« Je voudrais montrer à mes élèves qu’ils ont le droit de changer le monde à leur manière »

Rencontre avec Victor Malzac, normalien en lettres et futur enseignant

Étudiant en 4e année de littérature, Victor Malzac prépare actuellement l’agrégation de lettres modernes et publiera son deuxième recueil de poésie en novembre 2021. Retour sur le parcours de ce futur enseignant qui, tenté un temps par les mathématiques, a trouvé sa voie dans le tumulte des mots.
Victor Malzac © Frédéric Albert
Victor Malzac © Frédéric Albert

En octobre, Victor Malzac remportait le Prix de poésie de la Vocation initié par la Fondation Marcel Bleustein-Blanchet pour son recueil Dans l’herbe, qui paraîtra en novembre 2021 aux éditions Cheyne. Et le normalien de 22 ans n’en est pas à son premier ouvrage. En 2020, il publiait Respire aux Éditions de la Crypte, ouvrage lui aussi primé. Depuis 2015, il contribue à de nombreuses revues littéraires, parmi lesquelles Arpa, Recours au poème, Place de la Sorbonne, ou encore Les Cahiers Tristan Corbière, pour n’en citer que quelques-unes. Nourri par les mots, Victor rêve de transmettre sa passion aux plus jeunes et prépare aujourd’hui l’agrégation de lettres modernes.

« Je me suis mis à oser ce que j’avais toujours voulu faire »

S’il a trouvé sa voie, il est difficile d’imaginer que ce normalien en 4e année de littérature ait failli se tourner vers des études d’économie. Originaire de Saint-Georges d'Orques, une petite ville en bordure de Montpellier, Victor s’oriente après le Bac vers une classe de première scientifique, spécialité mathématiques : « j’aimais les maths, un peu les langues, mais guère plus, je ne portais pas un intérêt massif pour les cours et j’étais moyen dans les matières littéraires, surtout en histoire » admet le normalien. « Les professeurs m’ont donc conseillé de poursuivre une classe préparatoire économique. » Sur la liste d’attente d’une prestigieuse prépa économique et commerciale, il est admis en parallèle en hypokhâgne au lycée Joffre de Montpellier. « Cette dernière option, même si je ne savais pas vraiment à quoi m’attendre, résonnait comme une évidence » se souvient-il. « Sans écouter mes enseignants, j’ai fait ce choix seul et me suis mis à lire, à oser faire ce que j’avais toujours voulu faire ». D’abord inquiets face à cette voie qu’ils connaissent peu, les parents de Victor le soutiennent et sont rassurés  très vite : « nous n’avions qu’une très vague idée de ce qu’était l’ENS, la préparation aux concours, le monde des lettres classiques… » explique-t-il.

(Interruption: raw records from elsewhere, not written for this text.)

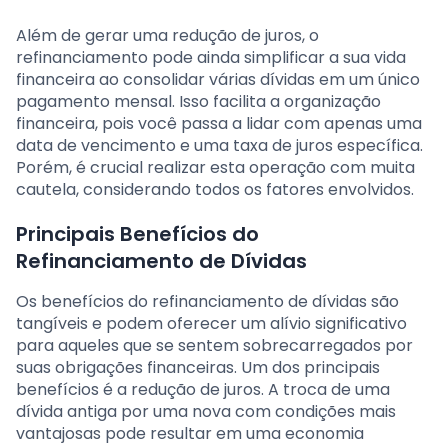
Além de gerar uma redução de juros, o
refinanciamento pode ainda simplificar a sua vida
financeira ao consolidar várias dívidas em um único
pagamento mensal. Isso facilita a organização
financeira, pois você passa a lidar com apenas uma
data de vencimento e uma taxa de juros específica.
Porém, é crucial realizar esta operação com muita
cautela, considerando todos os fatores envolvidos.
Principais Benefícios do
Refinanciamento de Dívidas
Os benefícios do refinanciamento de dívidas são
tangíveis e podem oferecer um alívio significativo
para aqueles que se sentem sobrecarregados por
suas obrigações financeiras. Um dos principais
benefícios é a redução de juros. A troca de uma
dívida antiga por uma nova com condições mais
vantajosas pode resultar em uma economia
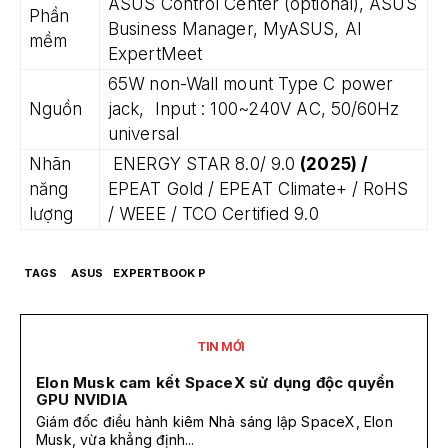
ASUS Control Center (optional), ASUS
Phần
Business Manager, MyASUS, AI
mềm
ExpertMeet
65W non-Wall mount Type C power
Nguồn
jack, Input : 100~240V AC, 50/60Hz
universal
Nhãn
ENERGY STAR 8.0/ 9.0
(2025) /
năng
EPEAT Gold / EPEAT Climate+ / RoHS
lượng
/ WEEE / TCO Certified 9.0
TAGS
ASUS
EXPERTBOOK P
TIN MỚI
Elon Musk cam kết SpaceX sử dụng độc quyền
GPU NVIDIA
Giám đốc điều hành kiêm Nhà sáng lập SpaceX, Elon
Musk, vừa khẳng định...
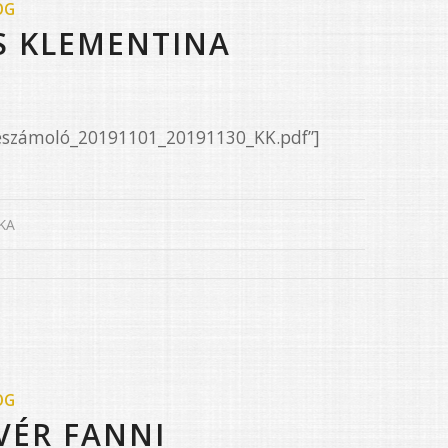
OG
S KLEMENTINA
Beszámoló_20191101_20191130_KK.pdf”]
KA
OG
VÉR FANNI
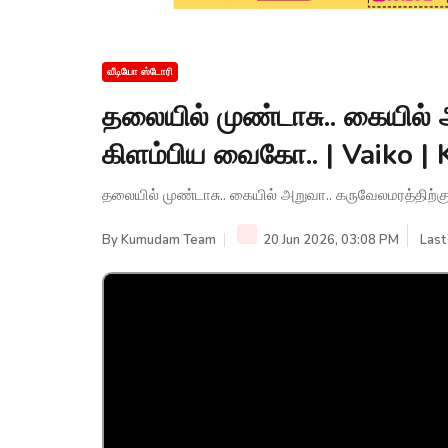
வீடியோ ஸ்டோரி
தலையில் முண்டாசு.. கையில் 
கிளம்பிய வைகோ.. | Vaiko 
தலையில் முண்டாசு.. கையில் அறுவா.. கருவேலமரத்திற்
By
Kumudam Team
20 Jun 2026, 03:08 PM
Last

Comme ses proches, l’étudiant ignorait tout de l’École avant son entrée en khâgne. Il y avait bien cette grand-mère, professeur de lettres à la retraite, que Victor côtoyait peu. « La seule vraiment familière avec le milieu littéraire » qui connaissait l’établissement explique-t-il. « Il y a son spectre quelque part, c’est tout. C’était une femme qui devait se sentir très seule et je pense qu’elle aurait été fière de moi autant que les autres membres de ma famille. »

Victor intègre l’École normale supérieure en 2018, guidé par ses enseignants, dont Luc Verrier, son professeur d’anglais. « L’ENS est la voie idéale pour une carrière dans l’enseignement ou la recherche. » explique le normalien, qui depuis toujours se rêve enseignant. « Il y a une richesse et une exigence des cours proposés inégalées, l’immense bibliothèque, un confort matériel aussi et le désir d’habiter Paris. Ce genre d’évidences-là », énumère-t-il.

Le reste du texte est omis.